In una conversazione captata tra Corrado Labisi ed un suo amico, all’indomani di una perquisizione delegata operata dalla Dia di Catania, presso la struttura sanitaria “Lucia Mangano” e presso lo studio del commercialista di riferimento, che ha portato al sequestro di copiosa documentazione contabile. Nel corso della citata conversazione, avvenuta con un amico di Labisi già appartenente al Ministero della Difesa, che l’episodio affermava testualmente “dobbiamo capire a 360° se c’è qualcuno che deve pagare perché questa è la schifezza fatta a uno che si batte per la legalità …  vediamo a chi dobbiamo fare saltare la testa”. In questa circostanza appare chiaro il riferimento alla struttura investigativa della Dia, ed ai magistrati inquirenti che svolgono le indagini. Secondo gli inquirenti Labisi in passato avrebbe mantenuto contatti con il pregiudicato Giorgio Cannizzaro, noto esponente della famiglia mafiosa Santapaola – Ercolano.

Per la Procura di Catania un vero e proprio quadro associativo, tessuto prevalentemente in ambito familiare, fatto di assunzioni finalizzate all’unico scopo di drenare risorse e di compensi erogati in modo spropositato, tanto da indurre l’istituto in una situazione debitoria pari a 10 milioni di euro.

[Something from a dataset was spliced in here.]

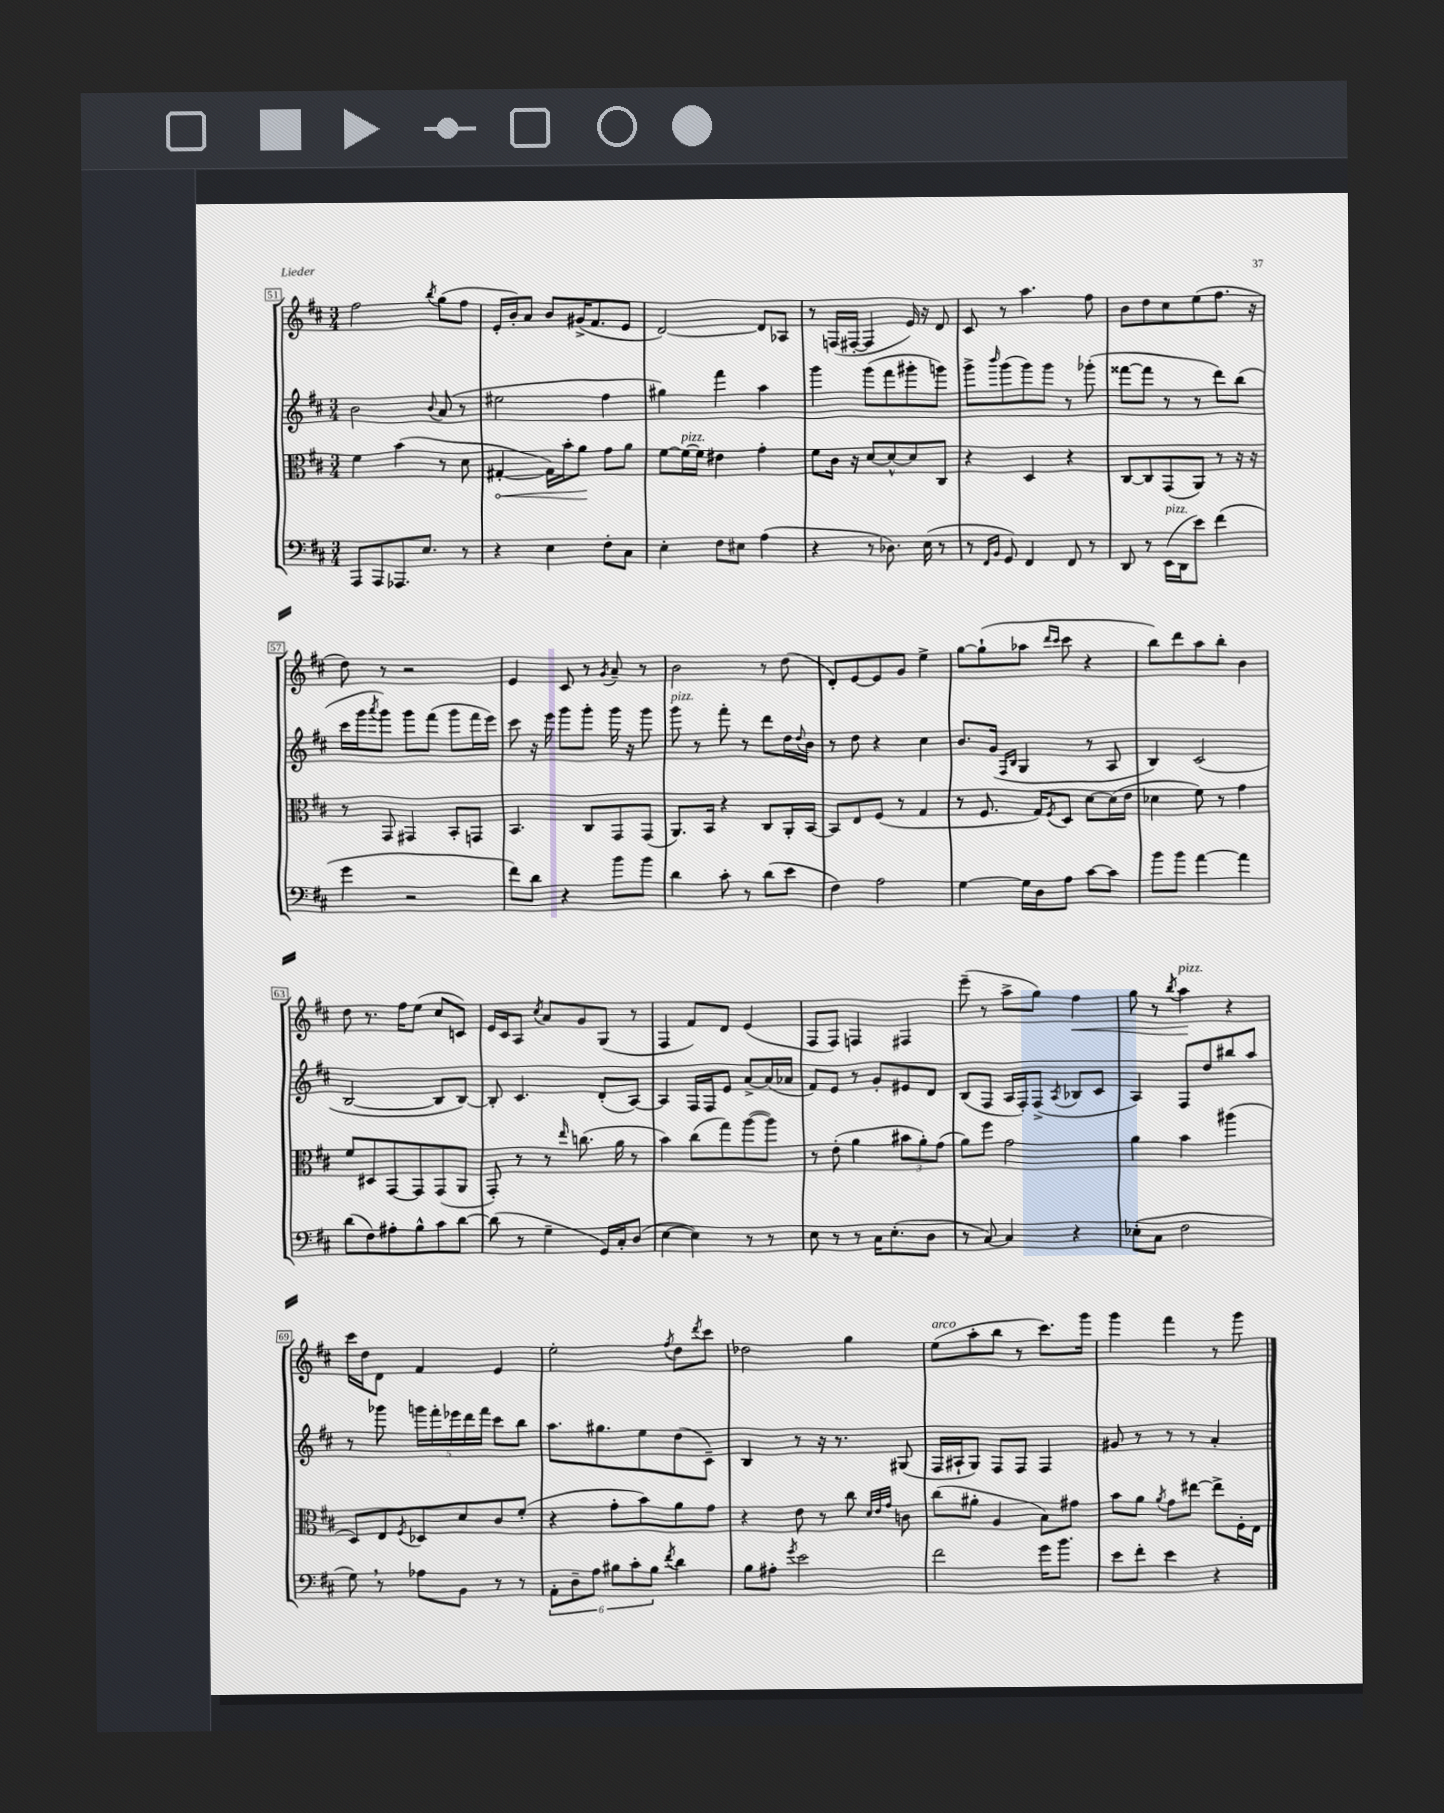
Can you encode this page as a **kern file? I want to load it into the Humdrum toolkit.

Un’attività molto grave perché a causa delle ripetute appropriazioni indebite per importi elevati, hanno creato i presupposti per la distruzione di un ente benefico, che è stato posizionato nel tempo a livello di un azienda con scopo di lucro e assoggettabile al fallimento, ponendo le basi concrete per privare la società civile di una struttura di assistenza ai bisognosi, soprattutto ai disabili e agli anziani e con la prospettiva di una perdita di 180 posti di lavoro.

Per sanare la pesante condizione debitoria Labisi avrebbe proceduto, nel corso del 2017, alla vendita del ramo dell’azienda facente capo alla struttura destinata a Rsa ubicata in locali di proprietà dell’ente nel Comune di Mascalucia. L’operazione, conclusa con la cessione a una associazione calatina, si è concretizzata, nei suoi aspetti operativi, nell’accollo di un’importante quota di debiti erariali e previdenziali. L’operazione, conclusa con la cessione del ramo d’azienda ad una associazione calatina, si è concretizzata, nei suoi aspetti operativi, nell’accollo di un’importante quota di debiti erariali e previdenziali. Gli altri due indagati, i collaboratori Cardì e Consiglio, regolarmente assunti presso l’istituto con mansioni differenti da quelle effettivamente svolte, mettevano consapevolmente a disposizione le loro buste paga, dove venivano inserite voci di costo giustificative delle uscite indebite dell’istituto. Questo  a fronte di benefit e premi di produttività, dai 500 e 1.500 euro.